DATA SUPPLIED START
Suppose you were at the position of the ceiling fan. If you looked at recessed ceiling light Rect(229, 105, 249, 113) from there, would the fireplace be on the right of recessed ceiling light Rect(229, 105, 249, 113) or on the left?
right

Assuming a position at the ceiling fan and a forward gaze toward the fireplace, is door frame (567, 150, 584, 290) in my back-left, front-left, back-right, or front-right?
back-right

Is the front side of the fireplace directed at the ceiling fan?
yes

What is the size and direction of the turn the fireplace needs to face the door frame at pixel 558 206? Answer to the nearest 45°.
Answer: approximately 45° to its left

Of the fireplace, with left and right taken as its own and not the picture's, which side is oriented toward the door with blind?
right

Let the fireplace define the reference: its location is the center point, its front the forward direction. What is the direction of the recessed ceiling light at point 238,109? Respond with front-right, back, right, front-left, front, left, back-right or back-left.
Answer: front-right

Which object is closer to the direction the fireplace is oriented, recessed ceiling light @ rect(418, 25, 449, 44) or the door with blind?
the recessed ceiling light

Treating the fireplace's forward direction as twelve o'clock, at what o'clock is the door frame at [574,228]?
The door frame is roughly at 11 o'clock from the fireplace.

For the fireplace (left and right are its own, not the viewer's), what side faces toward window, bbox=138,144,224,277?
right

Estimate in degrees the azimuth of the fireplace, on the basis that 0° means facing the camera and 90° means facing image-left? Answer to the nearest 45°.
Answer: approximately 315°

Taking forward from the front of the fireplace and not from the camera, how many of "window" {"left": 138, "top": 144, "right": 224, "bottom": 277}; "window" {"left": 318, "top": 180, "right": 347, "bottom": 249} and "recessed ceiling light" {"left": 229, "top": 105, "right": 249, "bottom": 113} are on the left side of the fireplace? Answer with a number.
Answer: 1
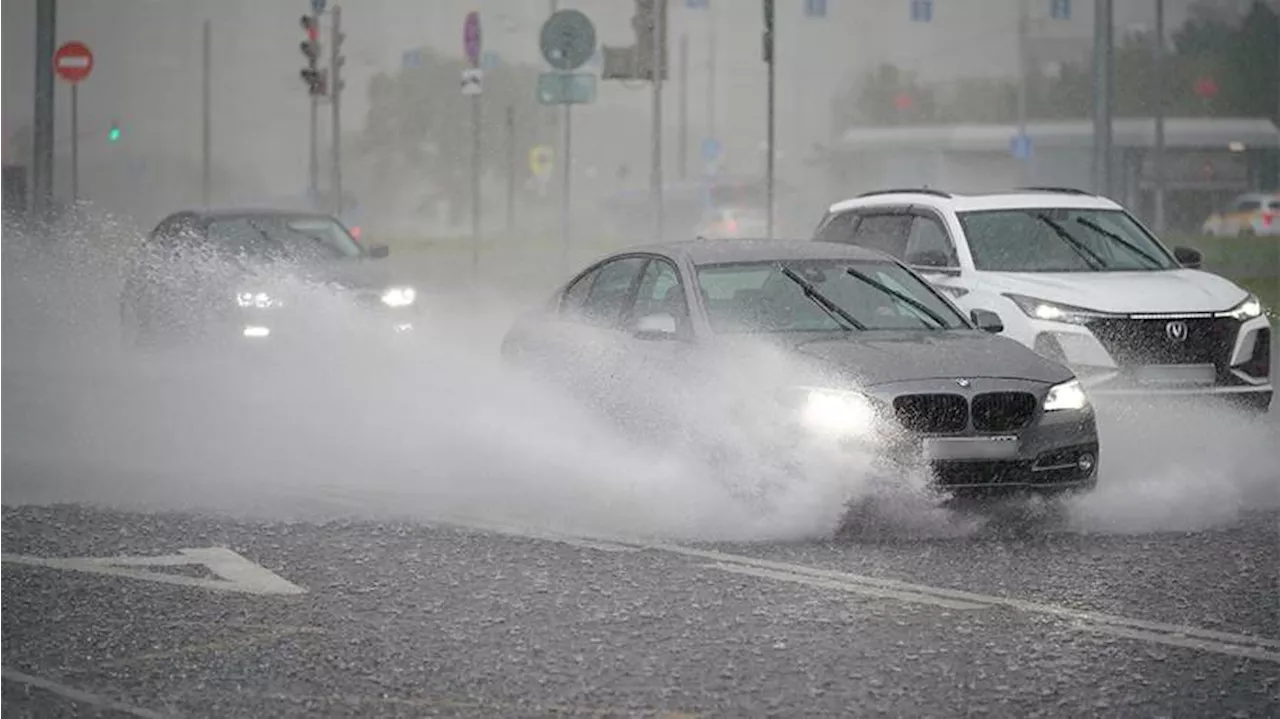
DATA SUPPLIED END
_TASK DETAILS_
Express every line of the material above as a Markdown table with the columns "Row" and "Line," numbering the rows and skipping blank lines. Leave the pictures out of the answer.

_EXERCISE RESPONSE_
| Row | Line |
|---|---|
| 1 | Suppose you were at the position of the ceiling fan. If you looked at recessed ceiling light Rect(229, 105, 249, 113) from there, would the fireplace be on the right of recessed ceiling light Rect(229, 105, 249, 113) or on the left? |
| 2 | right |
| 3 | Assuming a position at the ceiling fan and a forward gaze toward the fireplace, is door frame (567, 150, 584, 290) in my back-left, front-left, back-right, or front-right? |
| 4 | back-right |
| 5 | Is the front side of the fireplace directed at the ceiling fan? |
| 6 | yes |
| 7 | What is the size and direction of the turn the fireplace needs to face the door frame at pixel 558 206? Answer to the nearest 45°. |
| 8 | Answer: approximately 45° to its left |
| 9 | Of the fireplace, with left and right taken as its own and not the picture's, which side is oriented toward the door with blind? |
| 10 | right |
| 11 | Let the fireplace define the reference: its location is the center point, its front the forward direction. What is the direction of the recessed ceiling light at point 238,109? Respond with front-right, back, right, front-left, front, left, back-right or back-left. |
| 12 | Answer: front-right |
| 13 | Which object is closer to the direction the fireplace is oriented, recessed ceiling light @ rect(418, 25, 449, 44) or the door with blind? |
| 14 | the recessed ceiling light |
| 15 | Treating the fireplace's forward direction as twelve o'clock, at what o'clock is the door frame at [574,228]? |
| 16 | The door frame is roughly at 11 o'clock from the fireplace. |
| 17 | For the fireplace (left and right are its own, not the viewer's), what side faces toward window, bbox=138,144,224,277? |
| 18 | right |
| 19 | Estimate in degrees the azimuth of the fireplace, on the basis that 0° means facing the camera and 90° means facing image-left? Answer to the nearest 45°. |
| 20 | Answer: approximately 315° |
| 21 | Taking forward from the front of the fireplace and not from the camera, how many of "window" {"left": 138, "top": 144, "right": 224, "bottom": 277}; "window" {"left": 318, "top": 180, "right": 347, "bottom": 249} and "recessed ceiling light" {"left": 229, "top": 105, "right": 249, "bottom": 113} are on the left side of the fireplace? Answer with a number. |
| 22 | Answer: 1 |